Privacy Law Impact on Martech

In May of 2018, several countries within the European Union signed into law the General Data Protection Regulation; also known as GDPR. I’m neither an attorney (thank god) nor a privacy professional, so I’ll leave it to you to read up on all the gory GDPR requirements. Yet in a nutshell, GDPR aims to protect consumer data by giving “data subjects” (that means people like you and I) the ability to ask corporations what they’re doing with our data, inquire on whether the data they store is accurate, and perhaps most importantly: GDPR gives us humans the right to be forgotten. That means, we can knock on Facebook or Google’s door and say: “delete everything you store about me.” At least that’s the intent.

As the United States has not (yet) enacted a GDPR-equivalent law, several states within the union are coming up with their own local laws as a stopgap measure. California has the California Consumer Privacy Act (CCPA), the state of New York has senate bill S5642, and Nevada passed senate bill 220. It’s becoming quite the patchwork of policies out there, and maintaining sales and marketing systems that house consumer data in good faith is getting more complex by the day. 

In theory, this is a huge win for consumers. In practice, implementing compliant solutions is a heavy lift for most companies. Aside from policies that vary state-to-state, the various data processing systems like advertising engines, customer relationship management (CRM) tools, and website trackers are inherently disjointed. Stitching together the bits and pieces of tracking data across multiple systems is difficult to say the least. 

Never Waste a Crisis

For some, all this privacy regulation may seem like a crisis; a proverbial rain falling upon the marketing and advertising parade left largely unencumbered by regulators for years. 

Ironically, this compliance goal of monitoring customer activity across systems has actually been the holy grail of digital marketing managers since day-one. Enabling all sales, marketing, and support systems to share the full picture of customer activity makes each system exponentially smarter, as each system now has far greater situational awareness of both customers and prospects alike. With a little give-and-take, we can actually use these privacy regulations to our advantage. That is, we can build marketing systems that are smarter for businesses and safer for consumers at the same time. 

The Technical Building Blocks of a CDP

This type of system goes by many names: a “customer-360” database, a customer data platform (CDP), a customer data lake, and so on. Having designed several instances of these solutions, I’ll provide some tips on design decisions, technology choices, and pitfalls to avoid.

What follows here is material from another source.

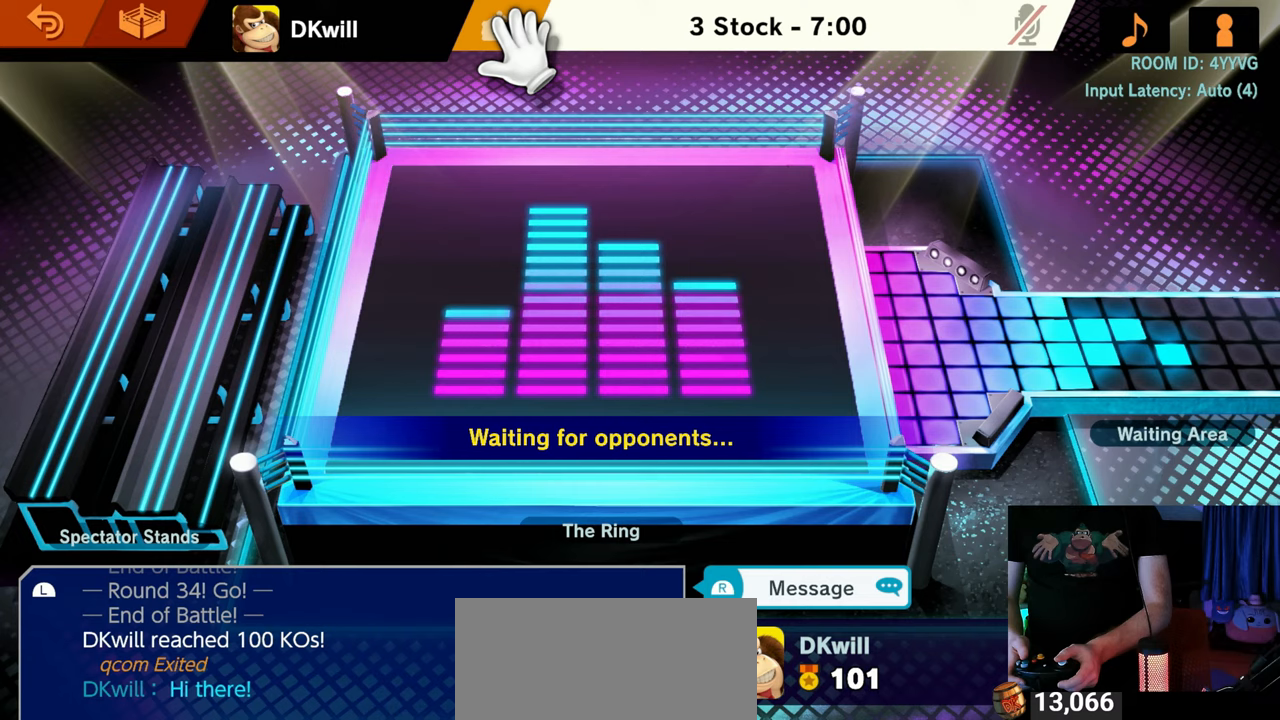
{"buttons": ["L1", "R1"], "left_stick": "up", "right_stick": "center", "events": [[100, "L1", "down"], [133, "A", "down"], [167, "B", "down"], [483, "A", "up"], [483, "B", "up"]]}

Define Your Near-Term Goals

To kill two birds with a CDP– meaning to satisfy both business and compliance goals with it– a short list of compliance and business milestones should be established. An example 18 month roadmap could look something like:

  • 6 Month Milestones
    • Deploy capability for consumers to validate their data across all sales and marketing systems (Compliance)
    • Enable marketing teams to associate retroactive clickstream data to named users (LeadGen)
  • 12 Month Milestones
    • Deploy a compliance portal for consumers to manage communication preferences (Compliance)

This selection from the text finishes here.